History of the Teatro Massimo
In 1864 a competition for the best design of the new opera house was announced by Palermo mayor Antonio Starrabba di Rudini. The main goal was to create an elegant building that would serve as a decoration for the local architecture and improve Palermo’s image among other Italian cities. Giovan Battista Filippo Basile was the one who won in 1868 – he was a well-known artist who originated from Sicily. He started working on realizing the cherished dream.
The area where a convent and San Giuliano church used to be at the time was chosen as a place for construction. All the religious buildings were destroyed despite Franciscan nun protesting against it. The legend has it that the last prioress still wanders through the theater halls and those who do not believe in her existence always find themselves stumbling at the same stair step at the entrance. Later people started to refer to this very step as “Nun’s step”.

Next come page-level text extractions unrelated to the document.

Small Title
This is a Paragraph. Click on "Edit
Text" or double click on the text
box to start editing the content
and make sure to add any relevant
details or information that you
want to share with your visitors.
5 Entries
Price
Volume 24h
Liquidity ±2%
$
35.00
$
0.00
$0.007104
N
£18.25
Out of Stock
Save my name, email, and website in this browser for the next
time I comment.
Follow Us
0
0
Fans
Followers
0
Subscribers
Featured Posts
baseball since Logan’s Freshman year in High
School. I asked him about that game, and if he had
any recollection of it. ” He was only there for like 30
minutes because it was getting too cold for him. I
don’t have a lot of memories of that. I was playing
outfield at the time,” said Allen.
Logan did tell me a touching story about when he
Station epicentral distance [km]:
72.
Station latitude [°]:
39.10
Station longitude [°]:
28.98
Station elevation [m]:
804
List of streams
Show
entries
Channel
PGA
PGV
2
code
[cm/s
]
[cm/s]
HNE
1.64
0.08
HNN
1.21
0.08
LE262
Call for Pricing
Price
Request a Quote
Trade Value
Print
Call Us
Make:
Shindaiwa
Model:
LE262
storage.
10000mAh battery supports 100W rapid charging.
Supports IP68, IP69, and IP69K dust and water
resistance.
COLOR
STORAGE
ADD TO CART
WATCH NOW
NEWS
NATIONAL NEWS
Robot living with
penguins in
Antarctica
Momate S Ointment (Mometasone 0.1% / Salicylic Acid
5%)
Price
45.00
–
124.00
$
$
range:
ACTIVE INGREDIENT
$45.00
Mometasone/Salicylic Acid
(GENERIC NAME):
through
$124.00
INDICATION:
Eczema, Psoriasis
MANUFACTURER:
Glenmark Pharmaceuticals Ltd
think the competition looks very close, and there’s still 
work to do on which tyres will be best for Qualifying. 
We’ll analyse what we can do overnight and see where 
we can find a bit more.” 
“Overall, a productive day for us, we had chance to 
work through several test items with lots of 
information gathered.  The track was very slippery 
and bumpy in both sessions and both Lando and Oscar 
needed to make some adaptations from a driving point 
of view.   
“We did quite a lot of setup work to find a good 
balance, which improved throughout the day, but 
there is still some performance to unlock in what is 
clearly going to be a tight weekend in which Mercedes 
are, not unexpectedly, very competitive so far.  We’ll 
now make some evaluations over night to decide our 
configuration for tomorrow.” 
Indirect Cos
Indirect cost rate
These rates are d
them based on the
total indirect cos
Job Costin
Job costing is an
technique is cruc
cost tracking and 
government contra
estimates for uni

The first stone was laid on January 12, 1875. The construction was, however, accompanied by scandals, lack of financial support and a lengthy break from 1882 till 1890. When the architect passed away in 1891 his work was continued by his son Ernesto. The new theater welcomed the public only after 22 years since the beginning of the construction. The theater celebrated its opening on May 16, 1897, by holding a performance of Verdi's “Falstaff.”
Design and interior decoration
The theater exterior was designed in the late Renaissance style. There is also a 5-level audience hall and upper balconies that can accommodate up to 1.4 thousand people. During all these years the theater had maestros such as Enrico Caruso, Renata Tebaldi, Giacomo Puccini, performing on its stage.
The style of the Massimo opera house is a combination of stern Neoclassical patterns and elements shared with ancient Greek temples. The main staircase is decorated with bronze lions carrying statues of women on their backs – allegoric “Tragedy” and “Opera.” And then there is also a dome-shaped as a semicircle on the top of the building. The theater takes up 450 square meters and looks like a horseshoe.
How to get
The opera house is situated in the historical center of Palermo, on Piazza Giuseppe Verdi. You can reach this place by any public transport that passes through the city center or simply by car.
Opening hours: guided tours are held here from 09:30 till 18:00. They are available in English, Italian, French, Spanish, and German.
Admission: the ticket for the tour costs 8 euros for adults, 5 euros for people under 25, 6 euros for groups that consist of at least 20 persons. Children under 6 are free of charge.